If you thought Team Obama was having a rough time figuring out how best to handle Mitt Romney’s presidential run, consider the plight of the poor Latter-day Saints.
Despite the growth and gradual mainstreaming of Mormonism in recent years, the church is still regarded by many as disconcertingly exotic. Now, with the very real possibility that one of its own could wind up in the Oval Office, the LDS finds itself scrambling to adjust to life in the global spotlight.
The church’s public-affairs office in Salt Lake City is ground zero for the chaos. Michael Otterson, the LDS’s chief spokesman, says he and his colleagues’ lives have been “consumed” by media inquiries. Extra staff has been hired. Reporters tag along with churchgoers to services and invade their homes for Monday family evenings. But even with these reinforcements, he says, non-election-related outreach efforts are dwindling, and staffers constantly joke about who’s getting the least sleep.
On June 18, Otterson will be in Washington, D.C., for a luncheon with many of the nation’s top political journalists to discuss, as the event’s title puts it, “The Promise and Peril of the Mormon Moment.” It is the sort of outreach the church is doing, as the campaign rolls along, to demystify the faith, says Otterson. “You only get to understanding if you have conversations.”

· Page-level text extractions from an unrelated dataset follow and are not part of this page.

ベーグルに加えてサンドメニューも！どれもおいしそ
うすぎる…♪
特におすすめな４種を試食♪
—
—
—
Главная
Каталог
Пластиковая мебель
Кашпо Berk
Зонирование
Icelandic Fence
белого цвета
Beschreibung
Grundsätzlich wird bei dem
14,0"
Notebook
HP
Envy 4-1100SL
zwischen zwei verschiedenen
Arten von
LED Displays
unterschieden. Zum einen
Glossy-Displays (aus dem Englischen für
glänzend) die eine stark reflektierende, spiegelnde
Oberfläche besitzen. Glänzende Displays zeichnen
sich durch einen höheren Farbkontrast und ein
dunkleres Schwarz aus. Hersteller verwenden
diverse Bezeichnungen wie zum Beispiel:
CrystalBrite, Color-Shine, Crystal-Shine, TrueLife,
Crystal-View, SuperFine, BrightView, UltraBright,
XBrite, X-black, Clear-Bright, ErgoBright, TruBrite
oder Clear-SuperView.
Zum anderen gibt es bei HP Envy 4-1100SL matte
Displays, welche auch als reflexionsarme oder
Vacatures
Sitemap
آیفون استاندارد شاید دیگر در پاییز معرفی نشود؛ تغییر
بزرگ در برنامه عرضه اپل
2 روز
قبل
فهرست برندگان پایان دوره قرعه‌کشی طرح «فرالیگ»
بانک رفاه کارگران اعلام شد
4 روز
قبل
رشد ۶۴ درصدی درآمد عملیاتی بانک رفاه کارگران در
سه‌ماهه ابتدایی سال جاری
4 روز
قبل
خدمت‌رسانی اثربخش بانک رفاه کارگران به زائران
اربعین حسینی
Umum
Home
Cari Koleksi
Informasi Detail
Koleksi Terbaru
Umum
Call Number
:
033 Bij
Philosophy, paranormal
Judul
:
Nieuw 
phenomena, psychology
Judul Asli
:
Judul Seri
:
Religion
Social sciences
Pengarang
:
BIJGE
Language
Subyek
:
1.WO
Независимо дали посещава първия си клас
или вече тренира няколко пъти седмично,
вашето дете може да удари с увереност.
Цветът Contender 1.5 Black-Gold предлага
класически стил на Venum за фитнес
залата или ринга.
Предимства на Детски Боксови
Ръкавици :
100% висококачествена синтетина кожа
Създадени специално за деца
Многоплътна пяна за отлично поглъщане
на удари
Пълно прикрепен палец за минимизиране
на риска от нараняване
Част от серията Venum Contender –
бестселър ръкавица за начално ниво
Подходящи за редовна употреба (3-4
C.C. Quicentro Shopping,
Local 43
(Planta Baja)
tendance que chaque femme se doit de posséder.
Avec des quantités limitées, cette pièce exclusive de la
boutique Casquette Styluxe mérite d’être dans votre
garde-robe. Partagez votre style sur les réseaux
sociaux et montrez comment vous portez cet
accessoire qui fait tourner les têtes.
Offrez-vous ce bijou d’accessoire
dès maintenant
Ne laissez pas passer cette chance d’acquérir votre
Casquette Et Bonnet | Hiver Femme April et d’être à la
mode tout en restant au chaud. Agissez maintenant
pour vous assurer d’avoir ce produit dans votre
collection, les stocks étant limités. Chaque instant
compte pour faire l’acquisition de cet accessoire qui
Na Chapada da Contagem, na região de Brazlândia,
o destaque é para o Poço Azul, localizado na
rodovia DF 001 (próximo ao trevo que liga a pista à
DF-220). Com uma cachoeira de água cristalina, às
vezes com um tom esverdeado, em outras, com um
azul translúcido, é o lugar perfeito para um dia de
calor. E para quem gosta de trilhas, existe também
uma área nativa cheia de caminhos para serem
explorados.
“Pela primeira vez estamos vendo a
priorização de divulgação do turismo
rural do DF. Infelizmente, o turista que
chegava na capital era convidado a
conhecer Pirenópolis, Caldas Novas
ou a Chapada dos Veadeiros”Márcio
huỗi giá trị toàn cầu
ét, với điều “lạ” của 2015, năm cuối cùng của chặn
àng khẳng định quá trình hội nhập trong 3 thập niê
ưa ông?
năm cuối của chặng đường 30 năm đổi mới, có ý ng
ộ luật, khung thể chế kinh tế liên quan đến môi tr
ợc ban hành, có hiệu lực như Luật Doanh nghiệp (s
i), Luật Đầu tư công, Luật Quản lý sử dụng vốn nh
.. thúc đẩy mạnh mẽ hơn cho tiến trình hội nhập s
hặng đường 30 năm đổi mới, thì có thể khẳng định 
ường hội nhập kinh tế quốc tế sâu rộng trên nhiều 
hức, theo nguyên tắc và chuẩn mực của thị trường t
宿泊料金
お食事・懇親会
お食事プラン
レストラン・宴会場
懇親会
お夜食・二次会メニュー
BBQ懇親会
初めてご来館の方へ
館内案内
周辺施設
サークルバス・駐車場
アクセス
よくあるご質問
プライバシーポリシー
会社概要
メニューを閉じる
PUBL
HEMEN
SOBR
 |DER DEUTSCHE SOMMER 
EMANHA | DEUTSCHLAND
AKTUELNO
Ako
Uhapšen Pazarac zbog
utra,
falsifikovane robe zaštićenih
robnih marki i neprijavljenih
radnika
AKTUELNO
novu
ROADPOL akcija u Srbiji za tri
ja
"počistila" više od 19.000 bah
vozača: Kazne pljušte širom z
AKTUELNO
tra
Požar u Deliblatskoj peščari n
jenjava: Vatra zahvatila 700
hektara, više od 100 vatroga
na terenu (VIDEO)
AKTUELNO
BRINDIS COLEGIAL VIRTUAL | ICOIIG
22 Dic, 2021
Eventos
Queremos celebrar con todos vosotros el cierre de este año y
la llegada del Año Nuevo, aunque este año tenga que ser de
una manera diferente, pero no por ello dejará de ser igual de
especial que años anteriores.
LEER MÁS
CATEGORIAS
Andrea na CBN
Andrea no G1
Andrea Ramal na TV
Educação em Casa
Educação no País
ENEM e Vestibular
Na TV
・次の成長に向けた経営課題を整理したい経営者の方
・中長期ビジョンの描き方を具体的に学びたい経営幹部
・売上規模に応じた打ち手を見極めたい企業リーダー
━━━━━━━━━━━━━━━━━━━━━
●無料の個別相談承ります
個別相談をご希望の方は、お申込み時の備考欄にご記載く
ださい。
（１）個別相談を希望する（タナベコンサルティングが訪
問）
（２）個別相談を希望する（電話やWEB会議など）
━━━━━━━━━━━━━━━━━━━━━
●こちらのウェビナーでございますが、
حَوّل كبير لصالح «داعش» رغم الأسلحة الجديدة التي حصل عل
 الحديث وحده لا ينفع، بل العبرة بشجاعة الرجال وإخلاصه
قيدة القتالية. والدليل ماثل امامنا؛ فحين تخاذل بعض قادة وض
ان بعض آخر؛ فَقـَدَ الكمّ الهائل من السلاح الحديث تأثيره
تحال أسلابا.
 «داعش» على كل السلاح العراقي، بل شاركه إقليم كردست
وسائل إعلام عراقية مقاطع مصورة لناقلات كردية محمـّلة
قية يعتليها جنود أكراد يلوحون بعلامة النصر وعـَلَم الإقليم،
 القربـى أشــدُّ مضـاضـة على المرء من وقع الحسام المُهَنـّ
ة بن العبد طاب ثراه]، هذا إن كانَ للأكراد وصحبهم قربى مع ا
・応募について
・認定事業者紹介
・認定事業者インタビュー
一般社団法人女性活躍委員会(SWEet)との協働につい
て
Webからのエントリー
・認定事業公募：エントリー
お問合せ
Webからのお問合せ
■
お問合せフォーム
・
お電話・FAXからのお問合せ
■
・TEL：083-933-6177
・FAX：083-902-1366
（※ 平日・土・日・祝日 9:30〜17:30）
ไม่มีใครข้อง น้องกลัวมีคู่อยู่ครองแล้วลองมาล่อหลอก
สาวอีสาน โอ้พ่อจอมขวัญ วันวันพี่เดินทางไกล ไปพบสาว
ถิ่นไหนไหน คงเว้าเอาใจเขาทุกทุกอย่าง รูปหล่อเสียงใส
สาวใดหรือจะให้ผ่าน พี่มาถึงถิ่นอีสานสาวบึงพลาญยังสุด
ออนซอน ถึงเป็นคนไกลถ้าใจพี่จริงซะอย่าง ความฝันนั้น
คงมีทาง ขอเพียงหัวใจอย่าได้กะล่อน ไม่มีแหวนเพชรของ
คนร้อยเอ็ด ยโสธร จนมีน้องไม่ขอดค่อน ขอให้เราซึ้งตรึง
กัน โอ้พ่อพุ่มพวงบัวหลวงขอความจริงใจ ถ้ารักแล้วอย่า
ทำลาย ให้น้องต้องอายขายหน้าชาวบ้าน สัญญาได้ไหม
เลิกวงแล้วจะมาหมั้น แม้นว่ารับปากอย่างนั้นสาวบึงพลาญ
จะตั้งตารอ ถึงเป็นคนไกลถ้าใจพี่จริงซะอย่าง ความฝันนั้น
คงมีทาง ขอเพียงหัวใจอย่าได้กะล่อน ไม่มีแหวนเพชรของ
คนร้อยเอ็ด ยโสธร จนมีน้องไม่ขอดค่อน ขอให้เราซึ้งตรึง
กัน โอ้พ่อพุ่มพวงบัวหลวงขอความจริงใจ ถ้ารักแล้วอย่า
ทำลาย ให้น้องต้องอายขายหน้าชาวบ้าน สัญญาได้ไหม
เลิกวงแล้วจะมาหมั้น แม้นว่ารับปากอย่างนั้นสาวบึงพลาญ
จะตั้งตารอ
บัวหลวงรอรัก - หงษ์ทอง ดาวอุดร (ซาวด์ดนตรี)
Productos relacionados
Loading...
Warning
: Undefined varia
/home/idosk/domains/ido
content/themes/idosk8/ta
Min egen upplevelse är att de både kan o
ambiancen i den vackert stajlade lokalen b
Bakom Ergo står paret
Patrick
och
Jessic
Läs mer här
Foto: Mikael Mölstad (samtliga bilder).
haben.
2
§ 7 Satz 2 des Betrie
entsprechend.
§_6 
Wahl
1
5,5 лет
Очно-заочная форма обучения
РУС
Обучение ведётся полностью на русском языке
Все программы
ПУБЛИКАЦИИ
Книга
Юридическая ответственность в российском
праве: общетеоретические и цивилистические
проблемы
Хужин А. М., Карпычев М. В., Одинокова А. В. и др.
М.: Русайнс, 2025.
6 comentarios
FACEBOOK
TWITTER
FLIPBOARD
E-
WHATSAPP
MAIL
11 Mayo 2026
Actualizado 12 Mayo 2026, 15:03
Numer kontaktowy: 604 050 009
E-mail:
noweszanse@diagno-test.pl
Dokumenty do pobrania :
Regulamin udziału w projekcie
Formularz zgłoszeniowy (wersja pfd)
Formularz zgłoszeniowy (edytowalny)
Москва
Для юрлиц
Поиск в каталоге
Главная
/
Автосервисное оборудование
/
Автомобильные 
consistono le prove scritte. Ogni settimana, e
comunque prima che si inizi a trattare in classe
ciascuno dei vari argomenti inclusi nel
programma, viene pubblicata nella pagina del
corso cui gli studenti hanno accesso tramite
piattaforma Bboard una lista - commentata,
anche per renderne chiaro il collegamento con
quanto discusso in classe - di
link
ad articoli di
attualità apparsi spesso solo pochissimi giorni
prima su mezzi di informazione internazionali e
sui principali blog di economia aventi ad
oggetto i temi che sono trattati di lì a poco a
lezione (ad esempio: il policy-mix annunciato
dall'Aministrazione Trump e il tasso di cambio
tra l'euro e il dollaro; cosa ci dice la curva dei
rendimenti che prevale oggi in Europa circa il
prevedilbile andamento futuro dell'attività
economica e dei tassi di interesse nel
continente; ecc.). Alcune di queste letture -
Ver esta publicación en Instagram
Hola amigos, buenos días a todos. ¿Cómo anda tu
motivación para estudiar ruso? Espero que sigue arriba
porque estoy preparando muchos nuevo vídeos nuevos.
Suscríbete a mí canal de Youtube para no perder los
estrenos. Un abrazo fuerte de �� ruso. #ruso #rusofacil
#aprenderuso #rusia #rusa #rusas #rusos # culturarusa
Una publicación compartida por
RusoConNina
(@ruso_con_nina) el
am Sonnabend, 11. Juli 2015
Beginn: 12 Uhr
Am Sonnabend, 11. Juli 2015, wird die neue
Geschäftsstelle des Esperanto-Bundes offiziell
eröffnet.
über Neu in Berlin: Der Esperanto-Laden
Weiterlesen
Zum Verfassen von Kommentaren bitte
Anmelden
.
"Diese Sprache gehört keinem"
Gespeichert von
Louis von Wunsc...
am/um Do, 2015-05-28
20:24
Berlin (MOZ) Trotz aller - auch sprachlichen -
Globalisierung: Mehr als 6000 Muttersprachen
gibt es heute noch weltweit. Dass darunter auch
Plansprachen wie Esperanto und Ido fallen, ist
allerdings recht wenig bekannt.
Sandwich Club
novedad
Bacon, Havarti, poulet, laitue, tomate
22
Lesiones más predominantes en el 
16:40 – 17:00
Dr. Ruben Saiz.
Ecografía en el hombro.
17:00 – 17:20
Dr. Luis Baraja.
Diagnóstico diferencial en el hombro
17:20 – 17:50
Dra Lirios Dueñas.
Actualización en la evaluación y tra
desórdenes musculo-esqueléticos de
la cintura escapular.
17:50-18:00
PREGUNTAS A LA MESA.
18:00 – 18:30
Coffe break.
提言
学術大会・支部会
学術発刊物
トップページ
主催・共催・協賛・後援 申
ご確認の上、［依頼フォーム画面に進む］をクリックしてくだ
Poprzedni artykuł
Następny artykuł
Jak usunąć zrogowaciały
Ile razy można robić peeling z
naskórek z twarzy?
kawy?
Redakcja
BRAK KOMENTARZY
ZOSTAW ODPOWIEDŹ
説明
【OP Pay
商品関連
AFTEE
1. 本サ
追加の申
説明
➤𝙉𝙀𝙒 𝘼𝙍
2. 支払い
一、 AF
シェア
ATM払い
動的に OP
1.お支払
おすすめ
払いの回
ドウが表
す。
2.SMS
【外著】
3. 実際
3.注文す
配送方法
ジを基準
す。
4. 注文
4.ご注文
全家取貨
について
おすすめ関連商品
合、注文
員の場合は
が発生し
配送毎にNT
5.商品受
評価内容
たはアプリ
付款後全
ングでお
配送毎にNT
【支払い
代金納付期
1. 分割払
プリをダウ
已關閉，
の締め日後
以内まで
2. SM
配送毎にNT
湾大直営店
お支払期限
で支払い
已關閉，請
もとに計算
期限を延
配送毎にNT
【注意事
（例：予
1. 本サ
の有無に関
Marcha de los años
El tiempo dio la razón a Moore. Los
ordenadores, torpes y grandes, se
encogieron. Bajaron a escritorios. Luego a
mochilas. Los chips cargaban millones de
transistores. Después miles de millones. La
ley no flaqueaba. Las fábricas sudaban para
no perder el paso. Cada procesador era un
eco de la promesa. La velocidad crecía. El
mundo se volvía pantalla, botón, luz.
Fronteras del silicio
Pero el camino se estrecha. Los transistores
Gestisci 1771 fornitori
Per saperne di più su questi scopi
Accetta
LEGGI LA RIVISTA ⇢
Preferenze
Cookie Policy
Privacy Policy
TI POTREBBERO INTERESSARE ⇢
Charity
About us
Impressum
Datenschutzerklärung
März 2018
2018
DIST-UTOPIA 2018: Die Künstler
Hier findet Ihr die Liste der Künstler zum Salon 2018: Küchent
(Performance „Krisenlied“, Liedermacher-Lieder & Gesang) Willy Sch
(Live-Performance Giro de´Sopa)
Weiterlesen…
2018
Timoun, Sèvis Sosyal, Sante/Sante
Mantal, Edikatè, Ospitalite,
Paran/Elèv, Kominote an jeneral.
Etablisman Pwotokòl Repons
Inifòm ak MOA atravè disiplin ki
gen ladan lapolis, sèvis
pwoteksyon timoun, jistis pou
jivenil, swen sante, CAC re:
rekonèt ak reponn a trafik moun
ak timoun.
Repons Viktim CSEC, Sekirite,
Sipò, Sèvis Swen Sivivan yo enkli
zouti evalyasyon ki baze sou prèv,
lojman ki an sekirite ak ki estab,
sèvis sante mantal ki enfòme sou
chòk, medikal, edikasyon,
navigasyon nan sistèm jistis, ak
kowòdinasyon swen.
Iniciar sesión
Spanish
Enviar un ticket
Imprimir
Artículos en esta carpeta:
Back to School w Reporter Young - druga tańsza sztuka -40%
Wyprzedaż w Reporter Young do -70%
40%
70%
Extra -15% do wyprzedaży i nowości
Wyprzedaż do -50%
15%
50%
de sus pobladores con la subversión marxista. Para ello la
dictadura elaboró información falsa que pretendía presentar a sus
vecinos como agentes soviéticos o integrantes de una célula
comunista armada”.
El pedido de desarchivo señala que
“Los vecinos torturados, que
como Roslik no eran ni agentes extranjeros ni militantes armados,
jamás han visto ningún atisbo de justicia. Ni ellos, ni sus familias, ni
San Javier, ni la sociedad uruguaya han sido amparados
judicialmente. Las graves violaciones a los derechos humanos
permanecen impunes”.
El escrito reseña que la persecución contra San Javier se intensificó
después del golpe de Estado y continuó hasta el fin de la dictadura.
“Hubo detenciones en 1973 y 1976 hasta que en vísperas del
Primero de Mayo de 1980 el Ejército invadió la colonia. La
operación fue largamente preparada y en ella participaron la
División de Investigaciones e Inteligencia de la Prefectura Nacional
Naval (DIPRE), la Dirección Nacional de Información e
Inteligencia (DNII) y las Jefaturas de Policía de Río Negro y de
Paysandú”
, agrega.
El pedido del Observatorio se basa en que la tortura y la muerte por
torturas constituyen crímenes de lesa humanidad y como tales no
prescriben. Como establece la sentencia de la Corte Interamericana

One bright spot: U.S. journalists are more informed about the basics of Mormonism than they were when Romney ran in 2008. Says Otterson, “We’re not getting as many dumb questions” (for instance, that whole polygamy thing).
The bulk of European coverage, by contrast, remains cynical if not outright mocking, says Otterson. “Lots of Europeans, especially the British—and I can say this because I’m British—have smug, condescending attitudes toward Americans anyway. So do many French and Germans. Mix into that this idea of religion and the fact that many of them come from a completely secular background, and it’s really hard for them to understand the depths of American pluralism.”
With foreign and domestic media alike, a key church goal is to drive home “the fact of our political neutrality,” says Otterson. “We don’t want to be pulled into criticizing a particular party, candidate, or platform.” It’s no easy mission, especially since so many of the media requests these days come from political reporters. To help counter their single-mindedness, Otterson has adopted a few tactical tricks: for starters, he aggressively avoids saying Romney’s name, even when talking about “the candidate.” More broadly, he responds to inquiries about Romney with generic explanations of Mormonism’s tenets and practices. Thus, a question about the nominee’s service as a bishop serves to open a discussion of the church’s lay ministry.
Otterson sounds weary when asked to envision the next four to eight years with Romney in the White House. “There has to be a point of saturation where the media tire of this as a story,” he reasons. Still, he assumes the increased visibility will ultimately be good for the church. “I don’t think you’re ever going to see the kind of head scratching we saw 10, 20 years ago, when people hear the word ‘Mormon.’ We’ve moved to a different place.”